Mrinalini amma's death just 4 days before Republic Day, made many gloomy because she truly was the most evolved, gracious dance personality one has ever met. This is called being cultured. She was always positive, smart, intelligent and did her work quietly. As columnist for India Today, whenever I get a call from head-office in Delhi, my first worry is who has gone now? And this time, it was Mrinalini Amma. We were just coming out of Bharatiya Vidya Bhavan in Mylapore (Chennai) where Kartik Fine Arts had honoured Guru M.K. Saroja with the Lifetime Achievement Award, and I was taking her to the family doctor because she wasn't well, when my cell buzzed, "Mrinalini Amma no more, please send obit in 2 hours!" Such is the instant medium now that everyone wants info in a jiffy. MidDay in Mumbai wanted her pics, local press in Bangalore and Baroda wanted tributes. To recall and write factual obits which must hold and be meaningful is a challenge always. Dates escape even best of us historians and while on the road, where to get pics from? A great personality left us forever.

Does anyone care to meet them while they are alive? So busy are most dancers looking for performance opportunity, tours, awards that they make no time for research, reading (unless forced to by way of degree or exam) or recording dance greats. The veterans are most free to meet and are happy to meet and spend quality time and share lots. I always try and meet such greats in each city. Earlier I'd meet Indrani Rahman, Ram Gopal, Mrinalini amma, Lata Poovaiah, US Krishna Rao, Maya Rao, Sitara Devi, Damayanti Joshi (in fact I have the last, longest personal home setting films documented on most because I took a camera and recorded them in the evening of their lives) and now Yamini ji and Birju Maharaj ji in Delhi; Ritha Devi in Pune, Sundari (and earlier Sharada amma) and Padma Subrahmanyam in Chennai and learn something new in each visit.

I think teachers of dance (so few real gurus are left, most are dance factories now, turning out clones) must inculcate in their students a real desire to know more, not just learn items and perform. Dancers under 40 don't even know beyond their own form. They don't even know names of deities! They mix styles and schools. One bright Bangalore girl who came for World Dance Day auditions thought Pandanallur was a sweet dish. Obviously she had payasam on mind. Trending today is zero historical sense or perspective on dance. One exception is Pune, which is most involved with dance history and heritage. It is truly an epic centre for Kathak also today. Chennai has material and solidity of foundation in Bharatanatyam.
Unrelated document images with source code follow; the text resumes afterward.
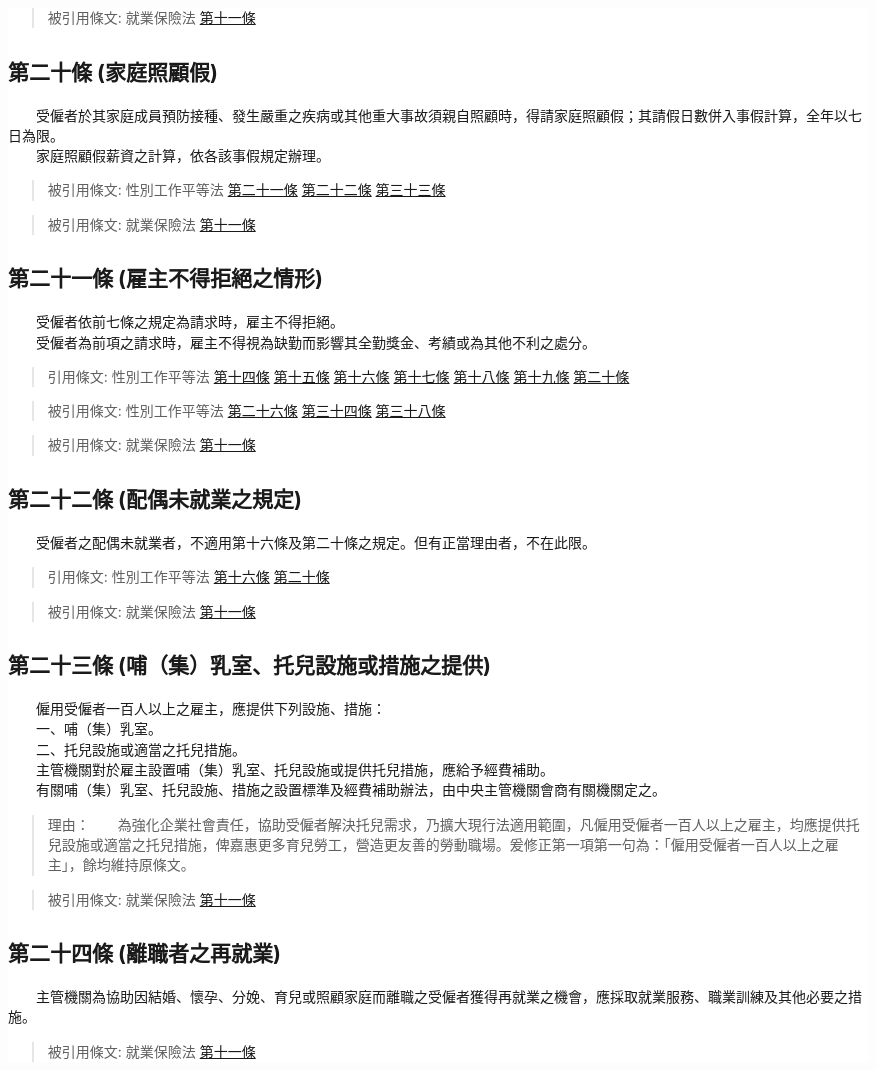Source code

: > 被引用條文: 就業保險法 [第十一條](../../勞動人力/勞工福利/就業保險法.md#第十一條-保險給付請領之條件)



第二十條 (家庭照顧假)
---------------------
　　受僱者於其家庭成員預防接種、發生嚴重之疾病或其他重大事故須親自照顧時，得請家庭照顧假；其請假日數併入事假計算，全年以七日為限。  
　　家庭照顧假薪資之計算，依各該事假規定辦理。  
> 被引用條文: 性別工作平等法 [第二十一條](../../勞動人力/勞動基準/性別工作平等法.md#第二十一條-雇主不得拒絕之情形) [第二十二條](../../勞動人力/勞動基準/性別工作平等法.md#第二十二條-配偶未就業之規定) [第三十三條](../../勞動人力/勞動基準/性別工作平等法.md#第三十三條-申訴之處理)

> 被引用條文: 就業保險法 [第十一條](../../勞動人力/勞工福利/就業保險法.md#第十一條-保險給付請領之條件)



第二十一條 (雇主不得拒絕之情形)
-------------------------------
　　受僱者依前七條之規定為請求時，雇主不得拒絕。  
　　受僱者為前項之請求時，雇主不得視為缺勤而影響其全勤獎金、考績或為其他不利之處分。  
> 引用條文: 性別工作平等法 [第十四條](../../勞動人力/勞動基準/性別工作平等法.md#第十四條-生理假) [第十五條](../../勞動人力/勞動基準/性別工作平等法.md#第十五條-產假、產檢假、陪產假) [第十六條](../../勞動人力/勞動基準/性別工作平等法.md#第十六條-育嬰留職停薪) [第十七條](../../勞動人力/勞動基準/性別工作平等法.md#第十七條-育嬰留職停薪期滿之申請復職) [第十八條](../../勞動人力/勞動基準/性別工作平等法.md#第十八條-哺（集）乳時間) [第十九條](../../勞動人力/勞動基準/性別工作平等法.md#第十九條-工作時間之減少及調整) [第二十條](../../勞動人力/勞動基準/性別工作平等法.md#第二十條-家庭照顧假)

> 被引用條文: 性別工作平等法 [第二十六條](../../勞動人力/勞動基準/性別工作平等法.md#第二十六條-工作權益受損之賠償責任) [第三十四條](../../勞動人力/勞動基準/性別工作平等法.md#第三十四條-申訴審議、訴願及行政訴訟) [第三十八條](../../勞動人力/勞動基準/性別工作平等法.md#第三十八條-罰則)

> 被引用條文: 就業保險法 [第十一條](../../勞動人力/勞工福利/就業保險法.md#第十一條-保險給付請領之條件)



第二十二條 (配偶未就業之規定)
-----------------------------
　　受僱者之配偶未就業者，不適用第十六條及第二十條之規定。但有正當理由者，不在此限。  
> 引用條文: 性別工作平等法 [第十六條](../../勞動人力/勞動基準/性別工作平等法.md#第十六條-育嬰留職停薪) [第二十條](../../勞動人力/勞動基準/性別工作平等法.md#第二十條-家庭照顧假)

> 被引用條文: 就業保險法 [第十一條](../../勞動人力/勞工福利/就業保險法.md#第十一條-保險給付請領之條件)



第二十三條 (哺（集）乳室、托兒設施或措施之提供)
-----------------------------------------------
　　僱用受僱者一百人以上之雇主，應提供下列設施、措施：  
　　一、哺（集）乳室。  
　　二、托兒設施或適當之托兒措施。  
　　主管機關對於雇主設置哺（集）乳室、托兒設施或提供托兒措施，應給予經費補助。  
　　有關哺（集）乳室、托兒設施、措施之設置標準及經費補助辦法，由中央主管機關會商有關機關定之。  
> 理由：　　為強化企業社會責任，協助受僱者解決托兒需求，乃擴大現行法適用範圍，凡僱用受僱者一百人以上之雇主，均應提供托兒設施或適當之托兒措施，俾嘉惠更多育兒勞工，營造更友善的勞動職場。爰修正第一項第一句為：「僱用受僱者一百人以上之雇主」，餘均維持原條文。

> 被引用條文: 就業保險法 [第十一條](../../勞動人力/勞工福利/就業保險法.md#第十一條-保險給付請領之條件)



第二十四條 (離職者之再就業)
---------------------------
　　主管機關為協助因結婚、懷孕、分娩、育兒或照顧家庭而離職之受僱者獲得再就業之機會，應採取就業服務、職業訓練及其他必要之措施。  
> 被引用條文: 就業保險法 [第十一條](../../勞動人力/勞工福利/就業保險法.md#第十一條-保險給付請領之條件)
Delhi is a jungle of contacts, power and patronage and best place to be constantly seen (so your name and face registers to those who matter) to get even a Padma award without much talent or serious work to boot and Kolkata remains O! Kolkata. Sorry Hyderabad, Bangalore and Bhubaneswar are insular and complete world unto themselves. Dance wise.

There is so much to dance! It is an ocean of endless possibilities and perks. Enjoy!

Ashish Mohan Khokar is a reputed dance historian, biographer, critic and author of many published articles and over 40 books on Indian arts and culture. He served govt. bodies in many capacities and also teaches Indian dance history and aesthetics for university faculties. He is the curator of the Mohan Khokar Dance Collection and chairs the Dance History Society which hosts an annual convention and dance discourses that afford many talents a platform. He has mentored many and instituted five awards through attendance, the dance yearbook he edits and publishes.